Will all this make any difference as regards Akçam’s credibility as a scholar for the Armenian money masters who sponsor his academic career – like the Zoryan Institute and the Cafesjian Family Foundation when Akçam was at the University of Minnesota, and now the Arams, the Kaloosdians and the Mugars at Clark University? Considering that the professor’s criminal past has so far made no difference, the answer must be a firm “no.” Obviously, the professor is serving a useful – in fact very useful – purpose for the Armenian lobby.

It must be a wondrous world when the “golden” Armenian coffers can sustain an academic chair in history when, as in Akçam’s case, the holder of that chair happens to have his degree in sociology.

In fact, we should not be too surprised if the spinmasters of the Armenian lobby call on their “prince charming” to come to the aid of the Armenian mob charged last month with the largest Medicare fraud in U.S. history. Could the professor argue that the mob job was actually the “dirty work” of the Turks? Never say “no.”

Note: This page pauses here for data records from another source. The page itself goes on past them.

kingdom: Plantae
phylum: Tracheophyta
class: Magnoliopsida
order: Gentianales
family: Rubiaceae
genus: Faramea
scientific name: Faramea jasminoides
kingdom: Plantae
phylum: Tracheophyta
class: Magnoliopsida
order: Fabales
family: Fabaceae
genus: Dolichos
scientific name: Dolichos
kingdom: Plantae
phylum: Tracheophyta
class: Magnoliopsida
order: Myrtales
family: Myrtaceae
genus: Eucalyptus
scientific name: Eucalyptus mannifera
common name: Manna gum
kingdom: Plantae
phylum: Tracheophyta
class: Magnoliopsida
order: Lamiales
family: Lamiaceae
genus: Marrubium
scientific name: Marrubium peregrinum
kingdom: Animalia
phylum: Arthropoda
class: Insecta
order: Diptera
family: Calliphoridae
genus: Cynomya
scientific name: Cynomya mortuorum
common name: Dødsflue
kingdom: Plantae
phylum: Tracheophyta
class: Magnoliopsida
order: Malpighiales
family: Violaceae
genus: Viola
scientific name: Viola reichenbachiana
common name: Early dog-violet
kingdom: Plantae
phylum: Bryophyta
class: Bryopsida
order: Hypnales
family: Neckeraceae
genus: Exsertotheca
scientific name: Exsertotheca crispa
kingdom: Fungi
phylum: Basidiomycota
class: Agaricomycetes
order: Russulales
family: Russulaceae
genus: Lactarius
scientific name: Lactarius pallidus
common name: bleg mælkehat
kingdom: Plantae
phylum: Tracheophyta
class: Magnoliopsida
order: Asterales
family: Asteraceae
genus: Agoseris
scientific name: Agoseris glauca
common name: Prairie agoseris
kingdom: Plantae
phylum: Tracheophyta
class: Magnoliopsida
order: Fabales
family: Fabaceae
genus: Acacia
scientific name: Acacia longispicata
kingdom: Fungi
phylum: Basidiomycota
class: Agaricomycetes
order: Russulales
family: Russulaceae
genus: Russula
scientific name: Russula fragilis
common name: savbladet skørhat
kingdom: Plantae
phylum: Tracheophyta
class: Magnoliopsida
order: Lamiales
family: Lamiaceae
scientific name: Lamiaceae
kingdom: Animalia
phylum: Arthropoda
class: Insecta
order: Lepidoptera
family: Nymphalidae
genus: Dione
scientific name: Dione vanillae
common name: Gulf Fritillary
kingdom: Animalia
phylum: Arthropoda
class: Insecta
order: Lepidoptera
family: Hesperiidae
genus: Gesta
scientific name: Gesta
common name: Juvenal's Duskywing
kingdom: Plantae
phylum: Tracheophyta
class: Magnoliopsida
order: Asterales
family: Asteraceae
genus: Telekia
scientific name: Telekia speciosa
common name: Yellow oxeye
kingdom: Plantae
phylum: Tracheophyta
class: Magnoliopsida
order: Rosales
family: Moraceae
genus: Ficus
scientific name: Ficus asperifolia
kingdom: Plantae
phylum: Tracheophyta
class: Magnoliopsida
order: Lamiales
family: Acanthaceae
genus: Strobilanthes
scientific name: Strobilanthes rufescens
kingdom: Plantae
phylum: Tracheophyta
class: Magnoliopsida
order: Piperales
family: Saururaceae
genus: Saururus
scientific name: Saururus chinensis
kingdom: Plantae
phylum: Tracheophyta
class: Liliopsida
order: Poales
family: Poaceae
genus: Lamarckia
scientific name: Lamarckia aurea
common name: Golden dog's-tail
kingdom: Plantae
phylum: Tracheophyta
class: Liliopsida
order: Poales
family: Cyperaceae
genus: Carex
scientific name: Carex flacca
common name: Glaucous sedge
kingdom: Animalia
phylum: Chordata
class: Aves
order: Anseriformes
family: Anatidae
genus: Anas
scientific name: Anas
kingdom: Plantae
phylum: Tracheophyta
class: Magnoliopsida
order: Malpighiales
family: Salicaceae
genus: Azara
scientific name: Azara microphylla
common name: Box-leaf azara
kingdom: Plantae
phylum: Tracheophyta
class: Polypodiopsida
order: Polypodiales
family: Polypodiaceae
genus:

To rephrase his brother’s question, in which “neighborhood” does Taner Akçam stand when it comes to truth?

Surely, the professor must be able to answer that question himself without help from his old-time mentor, Professor Vahakn Dadrian.

A deeper question is, why Akçam-the-professor would write in a newspaper such as Taraf which has a reputation of acting as a rogue agent of the government on unsubstantiated allegations relating to the opposition, and whose executive editor, Ahmet Altan, in his own words, would be willing to sell out his country “for a woman’s breast and the shade of a cherry tree.” …. But that would be a different story.
Addendum: The above article was first submitted (as an exception) to “Armenian Genocide Resource Center,” Initially, the host welcomed the article and published it as an “exclusive” on its website. Half a day later the post was mysteriously removed from the website. Query as to why it was removed elicited no satisfactory response.